Die Firma Dr. RATH (a-t 1999; Nr. 8: 85) bezeichnet ihre hoch dosierten Vitaminpräparate als
Nahrungsergänzungsmittel und bietet Produkte per Internet über die Niederlande an, weil diese in Deutschland wegen Hochdosierung nicht
verkehrsfähig sind. Wird dieser Vermarktungsweg beanstandet, behauptet die Firma einfach, ihre Präparate nicht in Deutschland zu
vertreiben.5
Unerwünschte Wirkungen sind für Nicht-Arzneimittel weltweit unzureichend erfasst und dokumentiert, da diese oft unter Umgehung der
Fachkreise zum Verbraucher gelangen. Bekannt wird allenfalls die "Spitze des Eisberges", beispielsweise Herzrhythmusstörungen (a-t 1998; Nr. 11: 106) sowie schwere Manie mit Selbst- und Fremdgefährdung unter dem Hormon DHEA,6
das weiterhin - hierzulande illegal - im Internet als Nahrungsergänzung und Jungbrunnen angeboten wird ("So werden Sie jung und bleiben es
auch"7).
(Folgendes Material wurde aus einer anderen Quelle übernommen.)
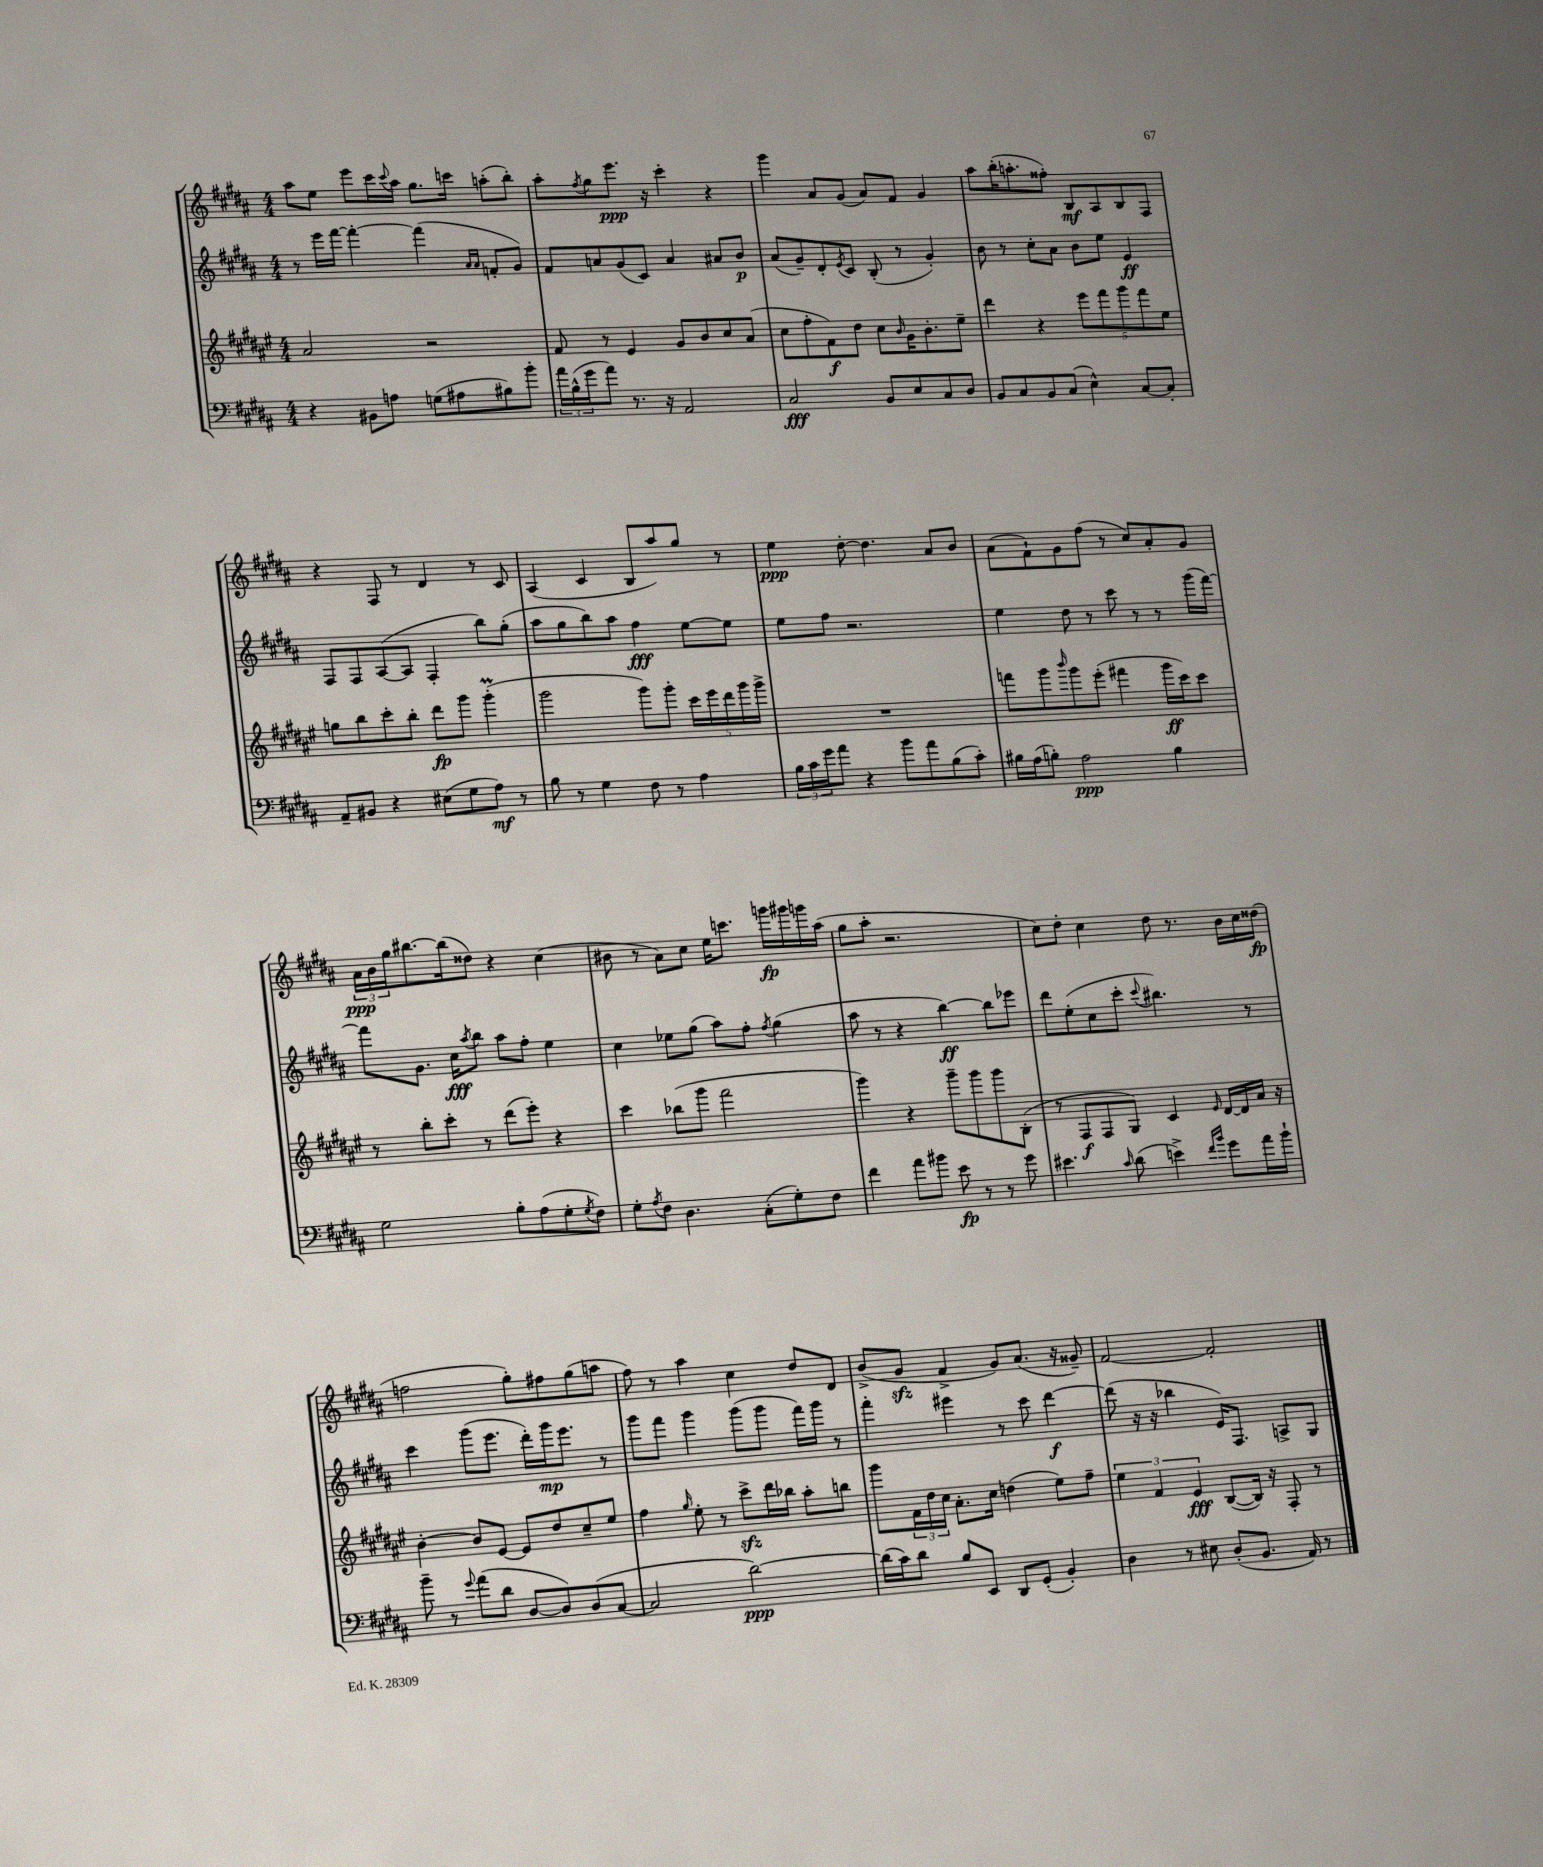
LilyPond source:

<<
\new StaffGroup <<
\new Staff = "s0" {
    \clef treble \key b \major \numericTimeSignature \time 4/4
    ais''8 e''8 e'''8 cis'''16 \appoggiatura { cis'''8 } ais''16 gis''8. c'''16 a''8-.( b''8-.) |
    ais''8-. \acciaccatura { fis''8 } gis''8 e'''8.\ppp r16 cis'''4-. r4 |
    gis'''4 ais'8 gis'8( ais'8) fis'8 gis'4 |
    ais''8 b''16-.( a''8.-. fisis''8-.) b8\mf ais8 b8 fis8 |
    r4 fis8 r8 dis'4 r8 cis'8 |
    ais4( cis'4 b8 ais''8) gis''8 r8 |
    e''4\ppp dis''8~-. dis''4. ais'8 b'8 |
    ais'8( fis'8-!) gis'8 fis''8( r8 cis''8) ais'8-. gis'8 |
    \tuplet 3/2 { ais'16\ppp b'16 gis''16 } bis''8.~ bis''16( disis''8) r4 cis''4( |
    bis'8 r8 ais'8) cis''8 e''16 c'''8. g'''16\fp gis'''16 g'''16 ais''16( |
    gis''8 ais''8-. r2. |
    cis''8) dis''8-. cis''4 dis''8 r8. b'16 cis''16 disis''16\fp( |
    f''2 gis''8-.) fis''8 gis''8( a''8 |
    fis''8) r8 ais''4 cis''4 dis''8 dis'8 |
    b'8->( gis'8\sfz fis'4-> gis'8) ais'8.( r16 gisis'8--) |
    fis'2~ fis'2-. \bar "|." |
}
\new Staff = "s1" {
    \clef treble \key b \major \numericTimeSignature \time 4/4
    r8 e'''16 fis'''16~ fis'''4~-. fis'''4( \grace { ais'16 ais'16 } f'8-. gis'8) |
    fis'8 a'8 gis'8( cis'8) a'4 ais'8 b'8\p |
    ais'8( gis'8--) dis'8-. \acciaccatura { e'8 } cis'8 b8-.( r8 gis'4-.) |
    b'8 r8 cis''8-. ais'8 b'8 e''8 e'4\ff |
    fis8 fis8 ais8~( ais8 fis4-. b''8) gis''8-.( |
    ais''8 gis''8 b''8) ais''8 fis''4\fff e''8~ e''8 |
    e''8 fis''8 r2. |
    e''4 dis''8 r8 cis'''8 r8 r8 gis'''16( fis'''16~) |
    fis'''8 gis'8. cis''16\fff \acciaccatura { ais''8 } b''8 ais''8 fis''8-. e''4 |
    cis''4 ees''8 gis''8( ais''8) fis''8-. \acciaccatura { fis''8 } gis''4( |
    ais''8 r8 r4 b''4~\ff) b''8 ees'''8 |
    dis'''8 e''8-.( cis''8 cis'''8-. \appoggiatura { cis'''8 } bis''4.) r8 |
    cis'''4 gis'''8( e'''8. dis'''16-.) gis'''16\mp e'''8. r8 |
    gis'''8 fis'''8 gis'''4 gis'''8( gis'''8 fis'''16) gis'''16 r8 |
    fis'''4-. eis'''4 r8 cis'''8 dis'''4~\f |
    dis'''8( r16 r16 bes''4 e'16) fis8. a8-> gis8 \bar "|." |
}
\new Staff = "s2" {
    \clef treble \key fis \major \numericTimeSignature \time 4/4
    ais'2 r2 |
    fis'8 r8 eis'4 gis'8 b'8 cis''8 ais'8( |
    cis''8 fis''8-. fis'8\f) dis''8 cis''8 \grace { b'16 } gis'16 b'8.-. eis''8-- |
    dis'''4 r4 \tuplet 5/4 { eis'''8 fis'''8 gis'''8 fis'''8 eis''8 } |
    g''8 b''8 cis'''8-. b''8-. dis'''8\fp gis'''8 gis'''4-.\prall( |
    gis'''2 gis'''8) gis'''8-. \tuplet 5/4 { cis'''16 eis'''16 dis'''16 gis'''16 gis'''16-> } |
    R1 |
    f'''8 gis'''8 \grace { b'''16 } gis'''8 eis'''8-.( fis'''4 gis'''16\ff cis'''16) cis'''8 |
    r8 b''8-. cis'''8-. r8 dis'''8( eis'''8-.) r4 |
    cis'''4 bes''8( gis'''8 fis'''2 |
    gis'''4) r4 gis'''8-- gis'''8 gis'''8 b8-.( |
    r8 fis8\f fis8 gis8) cis'4 \grace { eis'16 } dis'16~ dis'16 ais'16 r16 |
    b'4~-. b'8 eis'8~ eis'8 dis''8 cis''8-- eis''8 |
    fis''4 \grace { gis''16 } eis''8-. r8 cis'''8->\sfz dis'''16 bes''16 ais''8-. b''8 |
    gis'''8 \tuplet 3/2 { fis'16 dis''16 cis''16 } ais'8.-. cis''16 d''4( eis''8) fis''8-- |
    \tuplet 3/2 { eis''4 fis'4 eis'4\fff } b8~( b16) r16 fis8-. r8 \bar "|." |
}
\new Staff = "s3" {
    \clef bass \key b \major \numericTimeSignature \time 4/4
    r4 bis,8 a8 g8( ais8 bis8) b'8-. |
    \tuplet 3/2 { ais'16 b16-^( gis'16 } ais'8) r8. r16 ais,2 |
    cis2\fff b,8 e8 cis8 dis8 |
    b,8 cis8 b,8 cis8( e4-^) cis8~ cis8-. |
    ais,8-- bis,8 r4 eis8( gis8 ais8\mf) r8 |
    b8 r8 gis4 fis8 r8 ais4 |
    \tuplet 3/2 { b16 cis'16 gis'16 } ais'8 r4 b'8 ais'8 b8( cis'8-.) |
    bis16 ais16( b8-.) ais2\ppp b4 |
    gis2 b8-. ais8( gis8-. \acciaccatura { gis8 } fis8) |
    gis8-. \acciaccatura { ais8 } fis8 dis4. cis8-.( gis8-.) fis8 |
    fis'4 ais'8 bis'8 e'8\fp r8 r8 gis'8 |
    eis'4. \grace { cis'16 } dis'8( e'4->) \grace { fis'16 b'16 } gis'8 ais'16 b'16-! |
    b'8-- r8 \appoggiatura { gis'8 } ais'8( dis'8 dis8~ dis8) dis8( cis8~ |
    cis2 dis'2~\ppp) |
    dis'16( cis'16) dis'8 b8 e,8 dis,8 gis,8-.( b,4-.) |
    dis4 r8 eis8 dis8-.( b,8. ais,16) r8 \bar "|." |
}
>>
>>
\layout { \context { \Score \remove "Bar_number_engraver" } }
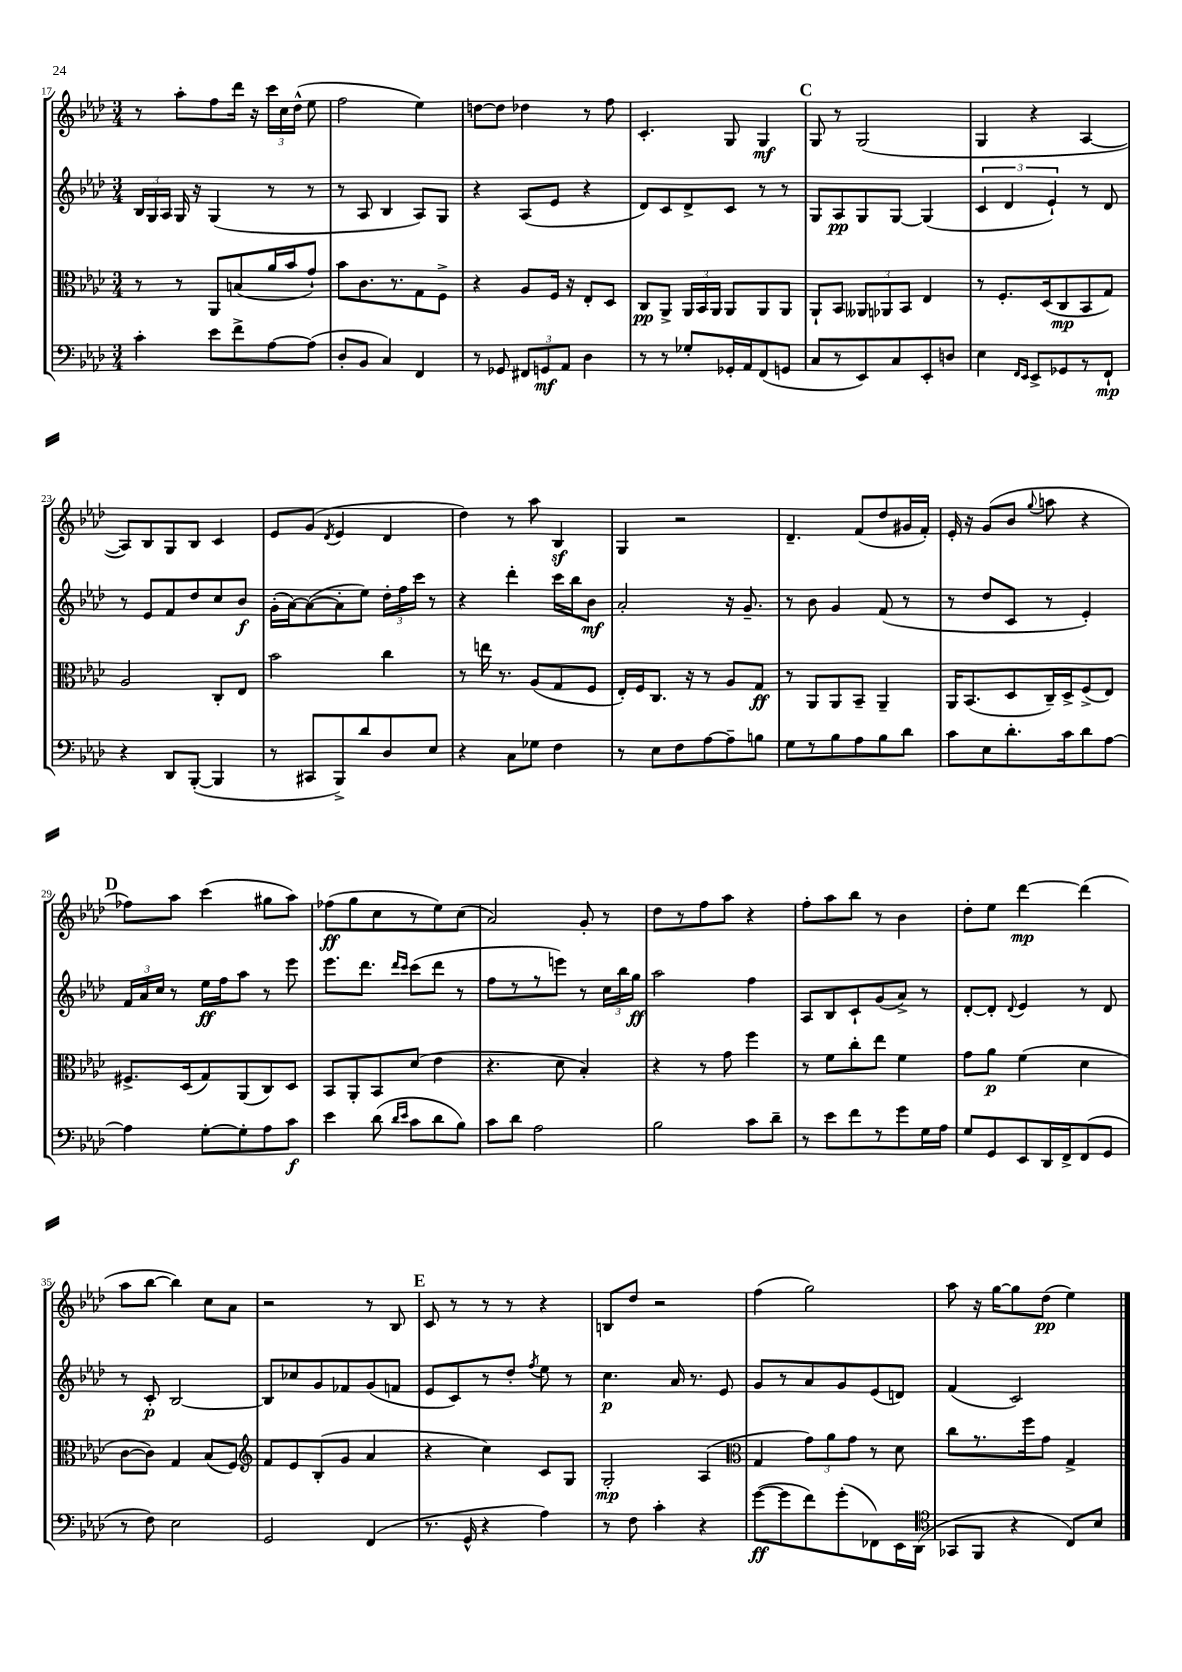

Die amerikanische National Academy of Sciences warnt vor Nahrungsergänzungsmitteln mit hoch dosiertem Vitamin A (über
10.000 IE/Tag),8 das Bundesinstitut für gesundheitlichen Verbraucherschutz und Veterinärmedizin (BgVV) vor isolierter Beimischung von
täglich mehr als 2 mg Betakarotin in Nahrungsergänzungsmitteln, Getränken und Milchprodukten,9 weil das Provitamin bei Rauchern das
Risiko der Gesamt- und Lungenkrebsmortalität erhöht (a-t 1997; Nr. 12: 126).
FAZIT: Angesichts der Vielzahl der ohne behördliche Kontrolle und zum Teil über das Ausland angebotenen obskuren Nahrungsergänzungsmittel
und Arzneimittel und der fantastischen Versprechungen in der Werbung dürften Arzneimittelsicherheit und therapeutische Qualität bald vollends zum
Auslaufmodell werden. Für Quacksalberei lässt sich keine "Therapiefreiheit" rechtfertigen.